▶ _Problem to solve_
What follows are records. Restate all of them word for word.

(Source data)
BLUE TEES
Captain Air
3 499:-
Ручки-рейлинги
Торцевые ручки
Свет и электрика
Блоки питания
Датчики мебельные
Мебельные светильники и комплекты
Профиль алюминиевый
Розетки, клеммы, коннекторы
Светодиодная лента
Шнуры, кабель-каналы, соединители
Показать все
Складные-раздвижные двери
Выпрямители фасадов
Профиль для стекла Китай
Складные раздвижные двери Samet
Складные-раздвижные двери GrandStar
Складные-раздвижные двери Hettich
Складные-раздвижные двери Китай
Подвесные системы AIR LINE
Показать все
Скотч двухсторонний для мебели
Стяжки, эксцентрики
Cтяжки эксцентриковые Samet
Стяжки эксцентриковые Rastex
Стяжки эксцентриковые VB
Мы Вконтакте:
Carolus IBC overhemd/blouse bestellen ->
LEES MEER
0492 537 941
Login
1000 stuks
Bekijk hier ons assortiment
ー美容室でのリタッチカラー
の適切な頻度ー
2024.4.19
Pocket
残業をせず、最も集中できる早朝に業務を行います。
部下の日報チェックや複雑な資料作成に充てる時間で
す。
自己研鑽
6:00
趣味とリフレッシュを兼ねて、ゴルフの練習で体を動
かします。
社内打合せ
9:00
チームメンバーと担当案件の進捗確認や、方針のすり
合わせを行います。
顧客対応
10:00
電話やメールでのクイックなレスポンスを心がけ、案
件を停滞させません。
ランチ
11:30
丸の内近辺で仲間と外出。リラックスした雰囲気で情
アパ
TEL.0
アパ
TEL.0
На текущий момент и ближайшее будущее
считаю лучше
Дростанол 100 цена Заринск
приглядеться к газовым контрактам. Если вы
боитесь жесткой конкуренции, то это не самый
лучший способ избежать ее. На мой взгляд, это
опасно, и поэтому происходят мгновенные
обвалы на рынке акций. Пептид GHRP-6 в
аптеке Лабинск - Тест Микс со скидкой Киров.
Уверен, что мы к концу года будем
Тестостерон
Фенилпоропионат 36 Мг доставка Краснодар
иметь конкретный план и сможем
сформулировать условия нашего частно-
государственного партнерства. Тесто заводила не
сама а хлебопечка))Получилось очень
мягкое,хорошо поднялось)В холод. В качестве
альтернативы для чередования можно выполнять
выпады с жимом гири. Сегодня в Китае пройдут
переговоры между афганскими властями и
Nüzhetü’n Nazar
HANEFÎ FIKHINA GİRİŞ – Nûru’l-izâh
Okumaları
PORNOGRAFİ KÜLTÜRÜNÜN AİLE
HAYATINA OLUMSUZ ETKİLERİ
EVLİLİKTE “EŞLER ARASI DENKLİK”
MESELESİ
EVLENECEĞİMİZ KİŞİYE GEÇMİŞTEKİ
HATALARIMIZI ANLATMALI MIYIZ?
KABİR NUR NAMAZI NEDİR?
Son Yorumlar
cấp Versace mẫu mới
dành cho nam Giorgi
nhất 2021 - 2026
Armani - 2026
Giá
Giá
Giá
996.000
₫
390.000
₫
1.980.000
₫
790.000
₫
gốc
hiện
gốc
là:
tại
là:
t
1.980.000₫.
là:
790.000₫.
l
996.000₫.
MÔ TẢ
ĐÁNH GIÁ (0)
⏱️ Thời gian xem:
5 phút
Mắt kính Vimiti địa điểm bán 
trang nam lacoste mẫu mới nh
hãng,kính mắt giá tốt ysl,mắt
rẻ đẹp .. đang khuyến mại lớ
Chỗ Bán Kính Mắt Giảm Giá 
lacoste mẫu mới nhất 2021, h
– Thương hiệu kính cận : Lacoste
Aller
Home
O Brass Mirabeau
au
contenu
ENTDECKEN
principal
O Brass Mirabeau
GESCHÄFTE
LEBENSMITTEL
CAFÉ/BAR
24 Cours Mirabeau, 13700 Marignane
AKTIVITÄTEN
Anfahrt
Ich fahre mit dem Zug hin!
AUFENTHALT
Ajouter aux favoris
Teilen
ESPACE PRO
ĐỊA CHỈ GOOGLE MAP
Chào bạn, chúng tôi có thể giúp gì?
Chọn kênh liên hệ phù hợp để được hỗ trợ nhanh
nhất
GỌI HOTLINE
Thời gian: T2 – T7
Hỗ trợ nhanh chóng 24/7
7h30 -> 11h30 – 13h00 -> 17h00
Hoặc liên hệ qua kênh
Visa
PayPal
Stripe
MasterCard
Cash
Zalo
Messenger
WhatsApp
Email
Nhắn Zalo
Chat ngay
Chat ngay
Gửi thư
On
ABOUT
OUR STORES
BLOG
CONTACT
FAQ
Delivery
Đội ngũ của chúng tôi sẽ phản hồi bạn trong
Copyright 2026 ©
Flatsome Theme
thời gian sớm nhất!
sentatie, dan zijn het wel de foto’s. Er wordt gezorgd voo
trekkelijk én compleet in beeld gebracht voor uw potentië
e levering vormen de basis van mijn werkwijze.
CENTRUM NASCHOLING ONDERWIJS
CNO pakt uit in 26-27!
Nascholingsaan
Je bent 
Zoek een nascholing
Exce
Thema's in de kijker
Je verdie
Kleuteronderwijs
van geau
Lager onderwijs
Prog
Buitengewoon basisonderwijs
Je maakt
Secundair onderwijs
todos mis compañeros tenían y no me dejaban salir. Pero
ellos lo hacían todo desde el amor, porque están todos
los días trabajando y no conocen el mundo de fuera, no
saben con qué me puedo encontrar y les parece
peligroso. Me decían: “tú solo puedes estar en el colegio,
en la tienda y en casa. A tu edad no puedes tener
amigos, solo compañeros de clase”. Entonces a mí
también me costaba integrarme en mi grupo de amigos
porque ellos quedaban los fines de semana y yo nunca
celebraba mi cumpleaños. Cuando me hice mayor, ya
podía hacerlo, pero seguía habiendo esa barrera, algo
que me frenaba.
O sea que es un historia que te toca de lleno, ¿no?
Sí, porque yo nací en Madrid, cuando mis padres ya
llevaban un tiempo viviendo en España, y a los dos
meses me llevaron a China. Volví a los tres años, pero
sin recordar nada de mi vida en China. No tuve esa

▶ _Problem solution_
BLUE TEES
Captain Air
3 499:-
Ручки-рейлинги
Торцевые ручки
Свет и электрика
Блоки питания
Датчики мебельные
Мебельные светильники и комплекты
Профиль алюминиевый
Розетки, клеммы, коннекторы
Светодиодная лента
Шнуры, кабель-каналы, соединители
Показать все
Складные-раздвижные двери
Выпрямители фасадов
Профиль для стекла Китай
Складные раздвижные двери Samet
Складные-раздвижные двери GrandStar
Складные-раздвижные двери Hettich
Складные-раздвижные двери Китай
Подвесные системы AIR LINE
Показать все
Скотч двухсторонний для мебели
Стяжки, эксцентрики
Cтяжки эксцентриковые Samet
Стяжки эксцентриковые Rastex
Стяжки эксцентриковые VB
Мы Вконтакте:
Carolus IBC overhemd/blouse bestellen ->
LEES MEER
0492 537 941
Login
1000 stuks
Bekijk hier ons assortiment
ー美容室でのリタッチカラー
の適切な頻度ー
2024.4.19
Pocket
残業をせず、最も集中できる早朝に業務を行います。
部下の日報チェックや複雑な資料作成に充てる時間で
す。
自己研鑽
6:00
趣味とリフレッシュを兼ねて、ゴルフの練習で体を動
かします。
社内打合せ
9:00
チームメンバーと担当案件の進捗確認や、方針のすり
合わせを行います。
顧客対応
10:00
電話やメールでのクイックなレスポンスを心がけ、案
件を停滞させません。
ランチ
11:30
丸の内近辺で仲間と外出。リラックスした雰囲気で情
アパ
TEL.0
アパ
TEL.0
На текущий момент и ближайшее будущее
считаю лучше
Дростанол 100 цена Заринск
приглядеться к газовым контрактам. Если вы
боитесь жесткой конкуренции, то это не самый
лучший способ избежать ее. На мой взгляд, это
опасно, и поэтому происходят мгновенные
обвалы на рынке акций. Пептид GHRP-6 в
аптеке Лабинск - Тест Микс со скидкой Киров.
Уверен, что мы к концу года будем
Тестостерон
Фенилпоропионат 36 Мг доставка Краснодар
иметь конкретный план и сможем
сформулировать условия нашего частно-
государственного партнерства. Тесто заводила не
сама а хлебопечка))Получилось очень
мягкое,хорошо поднялось)В холод. В качестве
альтернативы для чередования можно выполнять
выпады с жимом гири. Сегодня в Китае пройдут
переговоры между афганскими властями и
Nüzhetü’n Nazar
HANEFÎ FIKHINA GİRİŞ – Nûru’l-izâh
Okumaları
PORNOGRAFİ KÜLTÜRÜNÜN AİLE
HAYATINA OLUMSUZ ETKİLERİ
EVLİLİKTE “EŞLER ARASI DENKLİK”
MESELESİ
EVLENECEĞİMİZ KİŞİYE GEÇMİŞTEKİ
HATALARIMIZI ANLATMALI MIYIZ?
KABİR NUR NAMAZI NEDİR?
Son Yorumlar
cấp Versace mẫu mới
dành cho nam Giorgi
nhất 2021 - 2026
Armani - 2026
Giá
Giá
Giá
996.000
₫
390.000
₫
1.980.000
₫
790.000
₫
gốc
hiện
gốc
là:
tại
là:
t
1.980.000₫.
là:
790.000₫.
l
996.000₫.
MÔ TẢ
ĐÁNH GIÁ (0)
⏱️ Thời gian xem:
5 phút
Mắt kính Vimiti địa điểm bán 
trang nam lacoste mẫu mới nh
hãng,kính mắt giá tốt ysl,mắt
rẻ đẹp .. đang khuyến mại lớ
Chỗ Bán Kính Mắt Giảm Giá 
lacoste mẫu mới nhất 2021, h
– Thương hiệu kính cận : Lacoste
Aller
Home
O Brass Mirabeau
au
contenu
ENTDECKEN
principal
O Brass Mirabeau
GESCHÄFTE
LEBENSMITTEL
CAFÉ/BAR
24 Cours Mirabeau, 13700 Marignane
AKTIVITÄTEN
Anfahrt
Ich fahre mit dem Zug hin!
AUFENTHALT
Ajouter aux favoris
Teilen
ESPACE PRO
ĐỊA CHỈ GOOGLE MAP
Chào bạn, chúng tôi có thể giúp gì?
Chọn kênh liên hệ phù hợp để được hỗ trợ nhanh
nhất
GỌI HOTLINE
Thời gian: T2 – T7
Hỗ trợ nhanh chóng 24/7
7h30 -> 11h30 – 13h00 -> 17h00
Hoặc liên hệ qua kênh
Visa
PayPal
Stripe
MasterCard
Cash
Zalo
Messenger
WhatsApp
Email
Nhắn Zalo
Chat ngay
Chat ngay
Gửi thư
On
ABOUT
OUR STORES
BLOG
CONTACT
FAQ
Delivery
Đội ngũ của chúng tôi sẽ phản hồi bạn trong
Copyright 2026 ©
Flatsome Theme
thời gian sớm nhất!
sentatie, dan zijn het wel de foto’s. Er wordt gezorgd voo
trekkelijk én compleet in beeld gebracht voor uw potentië
e levering vormen de basis van mijn werkwijze.
CENTRUM NASCHOLING ONDERWIJS
CNO pakt uit in 26-27!
Nascholingsaan
Je bent 
Zoek een nascholing
Exce
Thema's in de kijker
Je verdie
Kleuteronderwijs
van geau
Lager onderwijs
Prog
Buitengewoon basisonderwijs
Je maakt
Secundair onderwijs
todos mis compañeros tenían y no me dejaban salir. Pero
ellos lo hacían todo desde el amor, porque están todos
los días trabajando y no conocen el mundo de fuera, no
saben con qué me puedo encontrar y les parece
peligroso. Me decían: “tú solo puedes estar en el colegio,
en la tienda y en casa. A tu edad no puedes tener
amigos, solo compañeros de clase”. Entonces a mí
también me costaba integrarme en mi grupo de amigos
porque ellos quedaban los fines de semana y yo nunca
celebraba mi cumpleaños. Cuando me hice mayor, ya
podía hacerlo, pero seguía habiendo esa barrera, algo
que me frenaba.
O sea que es un historia que te toca de lleno, ¿no?
Sí, porque yo nací en Madrid, cuando mis padres ya
llevaban un tiempo viviendo en España, y a los dos
meses me llevaron a China. Volví a los tres años, pero
sin recordar nada de mi vida en China. No tuve esa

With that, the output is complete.